My process started with ditching a confusing old website design for a placeholder wordpress template, second came the new graphic id, very simply applying that to the website (font, logo, color palette), and now third is the actually designed website.
posted by mandymanwasregistered at 5:03 PM on June 16, 2015 [1 favorite]


I would not recommend basing your non-profit's identity off of a Wordpress template. Base it off of what the brand represents and do some modifications to your template based on that.

Perhaps you can reach out to some local design students for help?
posted by thirdletter at 5:10 PM on June 16, 2015 [1 favorite]


Since you have non-web site stuff to coordinate, I think it might actually be worth trying to do this yourself. You don't have to be an expert in design to get things to a better place they're in now. I'd set up simple guidelines and insist on strict adherence for a while:

- Only one font of your choosing. Make it boring old Helvetica if you can't decide. Yes, two fonts paired well can be fantastic, but make it easy on yourself.

- Two colors. White for the backgrounds, slightly-lighter than black (#333 in CSS) for the type.

- One logo per page.

- No images for anything else except photos.

- No underlining.

- Three font sizes – one for body text, one for headings, and one for titles.

This is austere and plain-sounding, but it'll result in materials far cleaner and more professional-looking than what you've described.
posted by ignignokt at 5:29 PM on June 16, 2015 [7 favorites]


Yeah, simple is better, clearer, and more professional looking. You might be interested in reading the great and very-short, "Don't Make Me Think."
posted by rhizome at 6:38 PM on June 16, 2015


The Non-Designer's Design Book will get you up to speed quickly.
posted by Johnny Wallflower at 6:50 PM on June 16, 2015 [3 favorites]

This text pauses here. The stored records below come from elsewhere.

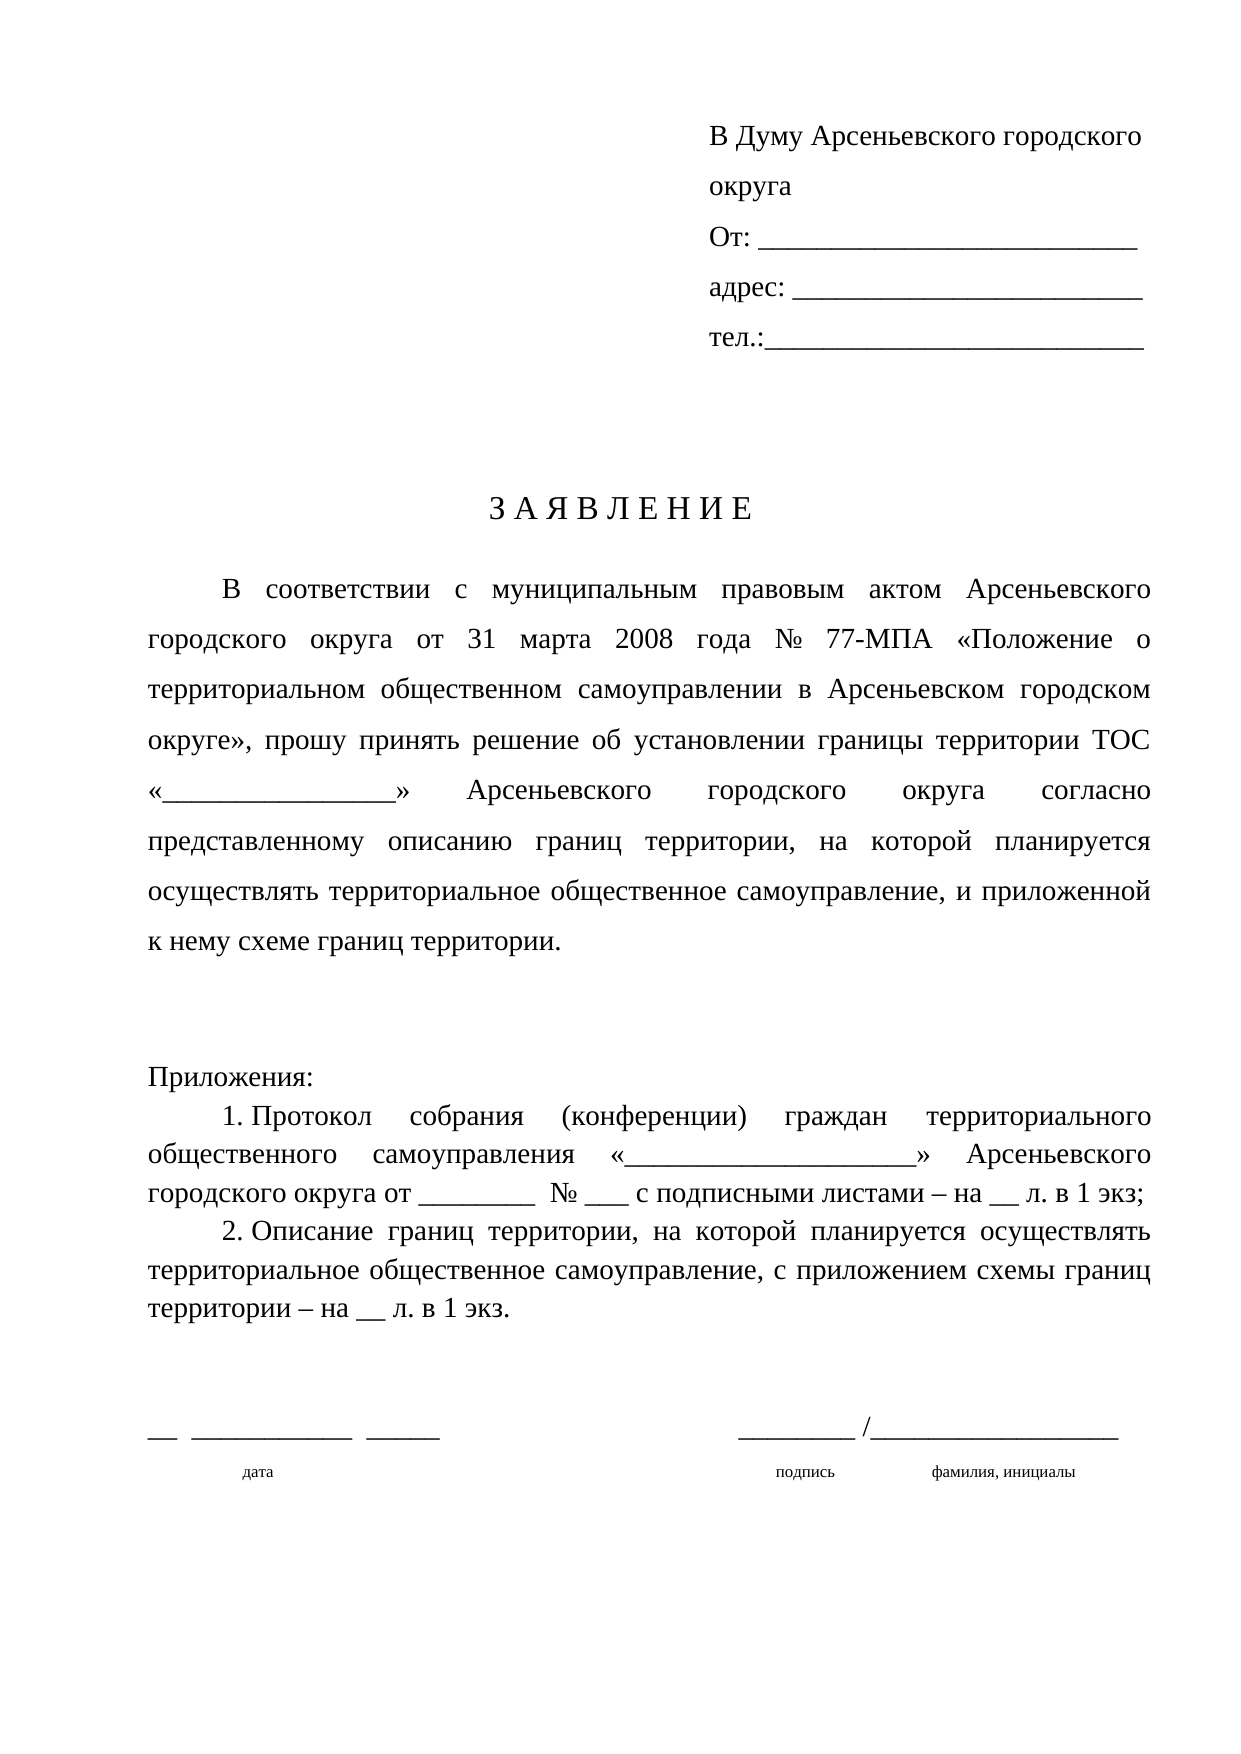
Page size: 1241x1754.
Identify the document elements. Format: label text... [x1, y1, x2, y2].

text З А Я В Л Е Н И Е [0, 488, 1240, 527]
text __ ___________ _____ ________ /_________________ [148, 1409, 1152, 1443]
text Приложения: [148, 1059, 1152, 1093]
text тел.:__________________________ [709, 319, 1152, 353]
text В соответствии с муниципальным правовым актом Арсеньевского городского округа от 31 марта 2008 года № 77-МПА «Положение о территориальном общественном самоуправлении в Арсеньевском городском округе», прошу принять решение об установлении границы территории ТОС «________________» Арсеньевского городского округа согласно представленному описанию границ территории, на которой планируется осуществлять территориальное общественное самоуправление, и приложенной к нему схеме границ территории. [148, 571, 1152, 957]
text дата подпись фамилия, инициалы [221, 1448, 1152, 1481]
list Описание границ территории, на которой планируется осуществлять территориальное общественное самоуправление, с приложением схемы границ территории – на __ л. в 1 экз. [148, 1213, 1152, 1324]
list Протокол собрания (конференции) граждан территориального общественного самоуправления «____________________» Арсеньевского городского округа от ________ № ___ с подписными листами – на __ л. в 1 экз; [148, 1098, 1152, 1208]
text От: __________________________ [709, 219, 1152, 252]
text адрес: ________________________ [709, 269, 1152, 303]
text В Думу Арсеньевского городского округа [709, 118, 1152, 202]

Response by poster: mandymanwasregistered: Thanks for the procedure. I don't think we're going to be able to afford a graphic designer, much as I can see the benefits of using one. It's either stick with the current disaster or do the best I can on a very limited budget.

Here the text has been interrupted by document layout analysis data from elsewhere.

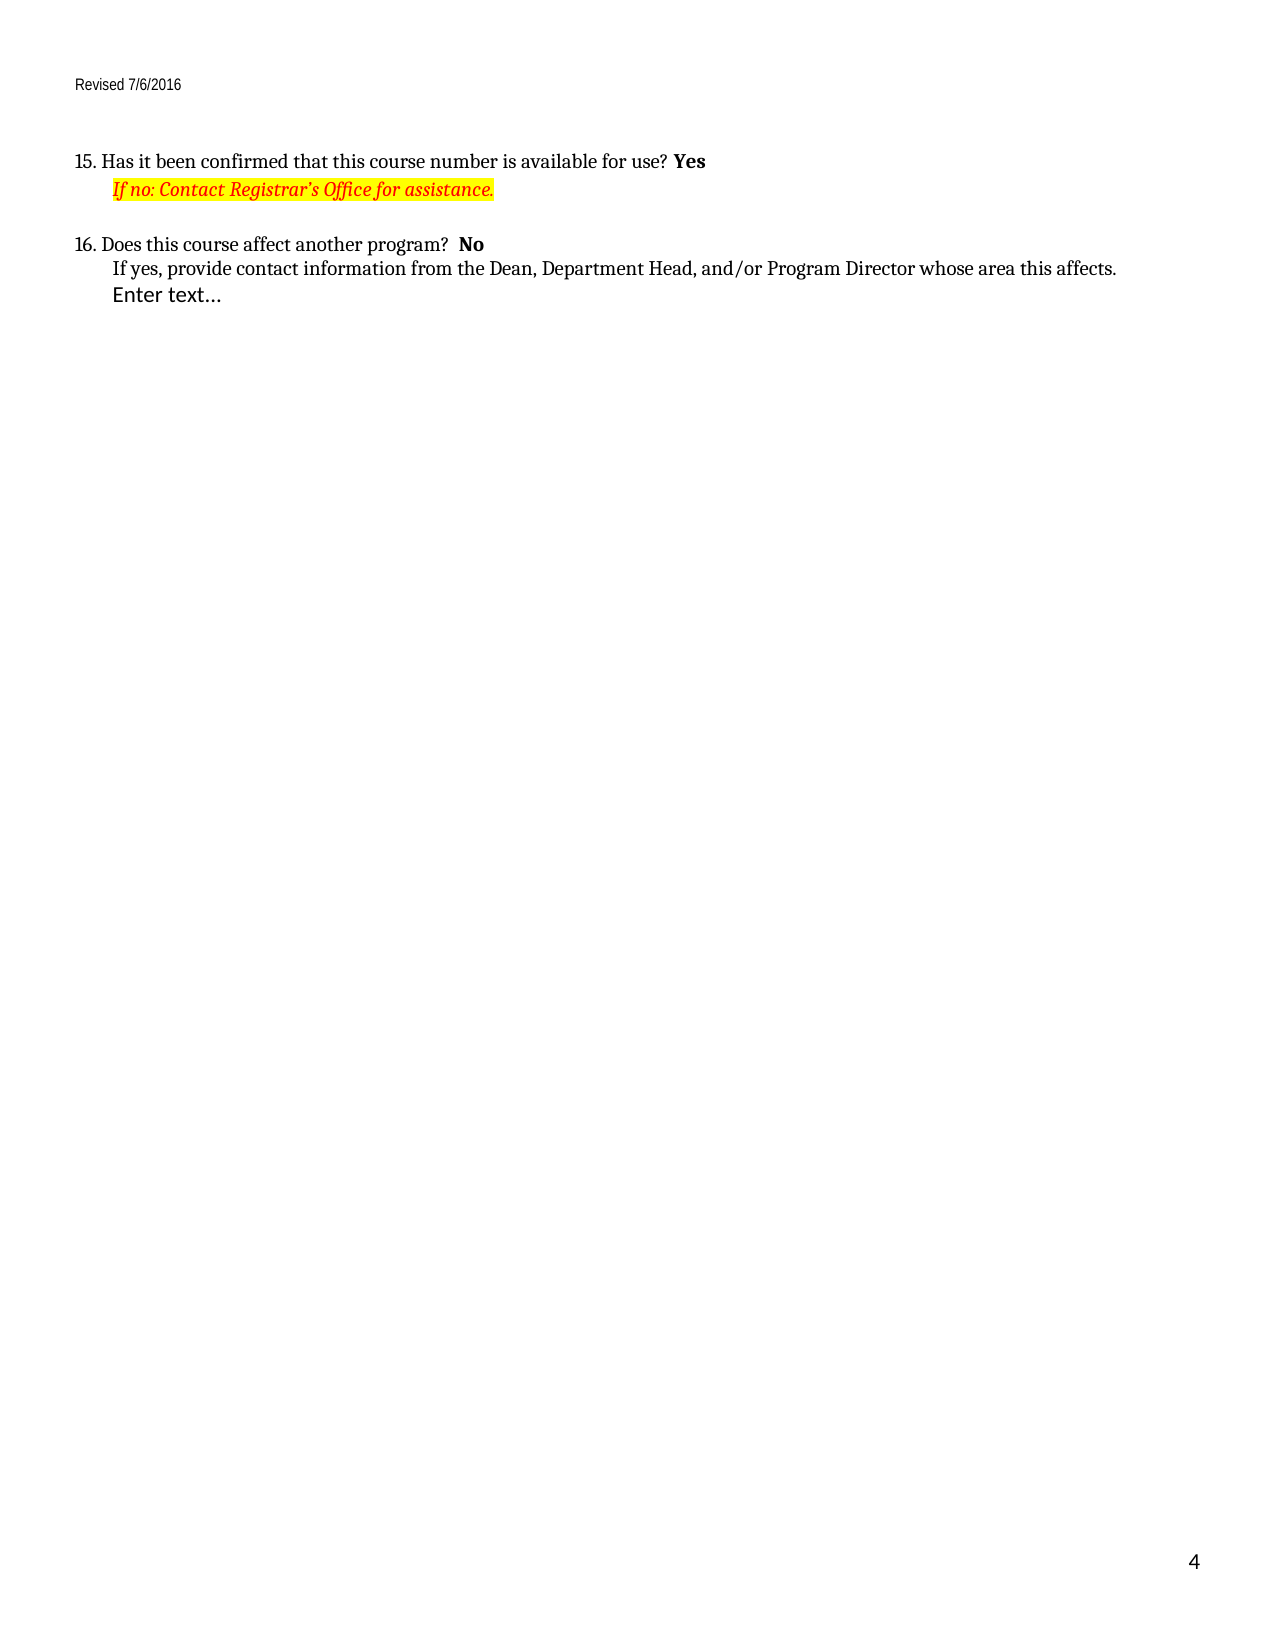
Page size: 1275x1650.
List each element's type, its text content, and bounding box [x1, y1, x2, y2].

text 15. Has it been confirmed that this course number is available for use? [75, 150, 1200, 174]
text 16. Does this course affect another program? [75, 232, 1200, 256]
text If yes, provide contact information from the Dean, Department Head, and/or Program Director whose area this affects. [112, 256, 1200, 280]
text If no: Contact Registrar’s Office for assistance. [75, 177, 1200, 201]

thirdletter: I've tried to find students etc. but no luck so far, thus this question. I hear your advice on not starting with the website template, but I've no experience with modifying Wordpress themes - do you think it's something I can pick up fairly easily?

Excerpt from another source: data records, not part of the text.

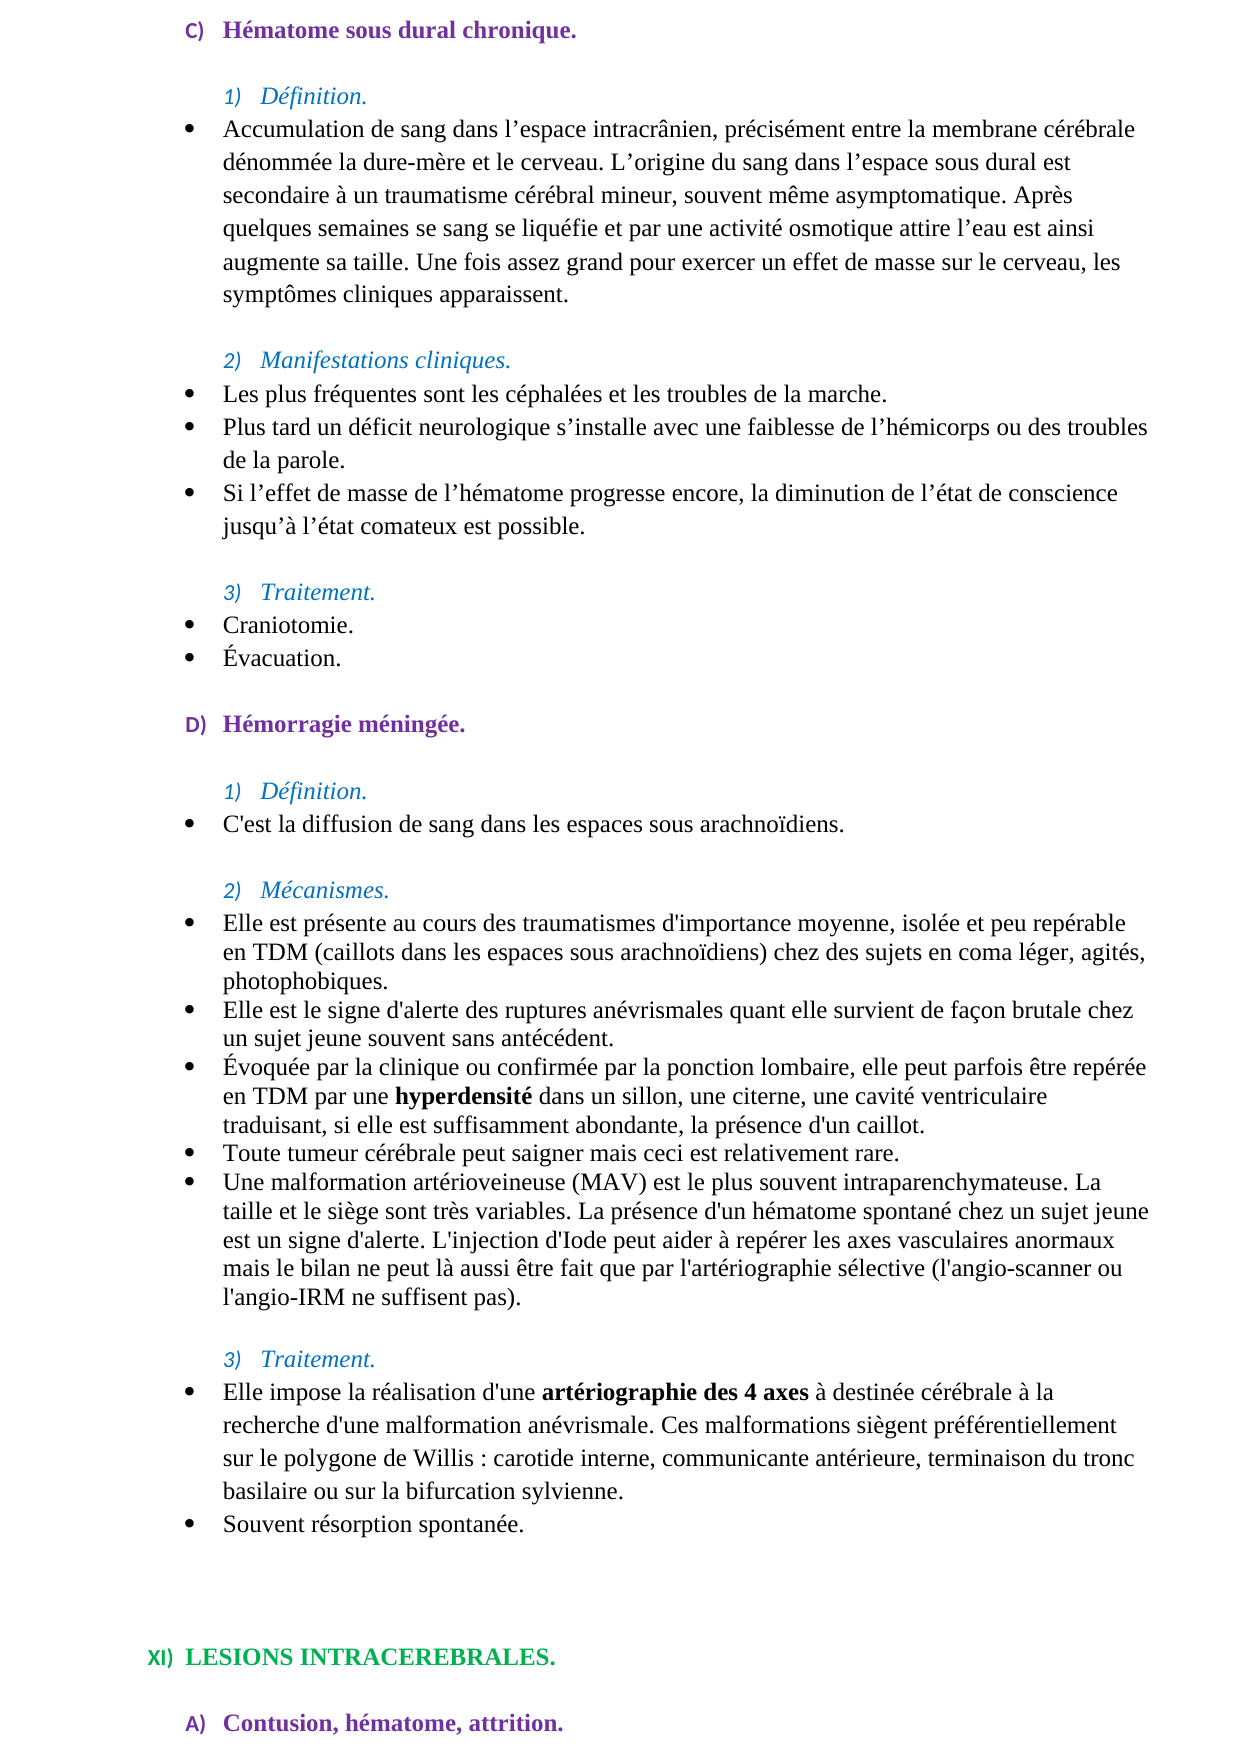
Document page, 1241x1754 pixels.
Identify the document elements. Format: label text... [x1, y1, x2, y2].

list Elle est présente au cours des traumatismes d'importance moyenne, isolée et peu repérable en TDM (caillots dans les espaces sous arachnoïdiens) chez des sujets en coma léger, agités, photophobiques. [185, 908, 1152, 995]
list LESIONS INTRACEREBRALES. [148, 1642, 1152, 1671]
list Les plus fréquentes sont les céphalées et les troubles de la marche. [185, 379, 1152, 408]
list Contusion, hématome, attrition. [185, 1708, 1152, 1737]
list Évoquée par la clinique ou confirmée par la ponction lombaire, elle peut parfois être repérée en TDM par une hyperdensité dans un sillon, une citerne, une cavité ventriculaire traduisant, si elle est suffisamment abondante, la présence d'un caillot. [185, 1052, 1152, 1138]
list Craniotomie. [185, 610, 1152, 639]
list Traitement. [223, 1344, 1152, 1373]
list Définition. [223, 81, 1152, 110]
list C'est la diffusion de sang dans les espaces sous arachnoïdiens. [185, 809, 1152, 838]
list Plus tard un déficit neurologique s’installe avec une faiblesse de l’hémicorps ou des troubles de la parole. [185, 412, 1152, 474]
list Évacuation. [185, 643, 1152, 672]
list Toute tumeur cérébrale peut saigner mais ceci est relativement rare. [185, 1138, 1152, 1167]
list Si l’effet de masse de l’hématome progresse encore, la diminution de l’état de conscience jusqu’à l’état comateux est possible. [185, 478, 1152, 540]
list Une malformation artérioveineuse (MAV) est le plus souvent intraparenchymateuse. La taille et le siège sont très variables. La présence d'un hématome spontané chez un sujet jeune est un signe d'alerte. L'injection d'Iode peut aider à repérer les axes vasculaires anormaux mais le bilan ne peut là aussi être fait que par l'artériographie sélective (l'angio-scanner ou l'angio-IRM ne suffisent pas). [185, 1167, 1152, 1311]
list Hématome sous dural chronique. [185, 15, 1152, 44]
list Traitement. [223, 577, 1152, 606]
list Accumulation de sang dans l’espace intracrânien, précisément entre la membrane cérébrale dénommée la dure-mère et le cerveau. L’origine du sang dans l’espace sous dural est secondaire à un traumatisme cérébral mineur, souvent même asymptomatique. Après quelques semaines se sang se liquéfie et par une activité osmotique attire l’eau est ainsi augmente sa taille. Une fois assez grand pour exercer un effet de masse sur le cerveau, les symptômes cliniques apparaissent. [185, 114, 1152, 308]
list Souvent résorption spontanée. [185, 1509, 1152, 1538]
list Elle impose la réalisation d'une artériographie des 4 axes à destinée cérébrale à la recherche d'une malformation anévrismale. Ces malformations siègent préférentiellement sur le polygone de Willis : carotide interne, communicante antérieure, terminaison du tronc basilaire ou sur la bifurcation sylvienne. [185, 1377, 1152, 1505]
list Manifestations cliniques. [223, 346, 1152, 375]
list Hémorragie méningée. [185, 709, 1152, 738]
list Elle est le signe d'alerte des ruptures anévrismales quant elle survient de façon brutale chez un sujet jeune souvent sans antécédent. [185, 995, 1152, 1052]
list Mécanismes. [223, 875, 1152, 904]
list Définition. [223, 776, 1152, 805]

ignignokt: Exactly what I'm talking about - I may not be able to do a great job on my own (or with cheap resources), but it will be so much better than what we have at the moment. Good tips on what to put in the style guide. I'm still a bit unsure about what to do about the website design, though.

rhizome and Johnny Wallflower: Thanks for the reading suggestions. They will be very helpful once I get going - I just need to figure out where to start.
posted by Busy Old Fool at 8:26 AM on June 17, 2015


Since this is a non-profit, get in touch with your local Graphic Artists Guild chapter or AIGA chapter, and ask if anyone's willing to do pro-bono work. This page from AIGA lists a bunch of resources for connecting non-profits with designers and agencies looking to do pro-bono work.

Also get in touch with any design instructors — not the students, but the instructors — at your local universities and see if they're looking for potential class projects.

What you're asking for is a complete branding campaign. Brand identity is much more than just using the same font on all collateral across all media. Sure, you can just pick a font and a Wordpress template and have at — no one can stop you — or you can bring someone on who will do it right. I recommend the latter, but then again, I'm an art director.
posted by culfinglin at 9:15 AM on June 17, 2015


Response by poster: culfinglin: Thanks, but I'm not in the USA, so I don't think those resources would work for me. I can look into local universities, but there's something of a language barrier. I totally appreciate that I'm looking to do something big and complex on the cheap and in my own field I react the same way as you when I see the equivalent. However, money to do it right just isn't there, so I'm trying to figure out what I can do with the limited time, skills and money I have.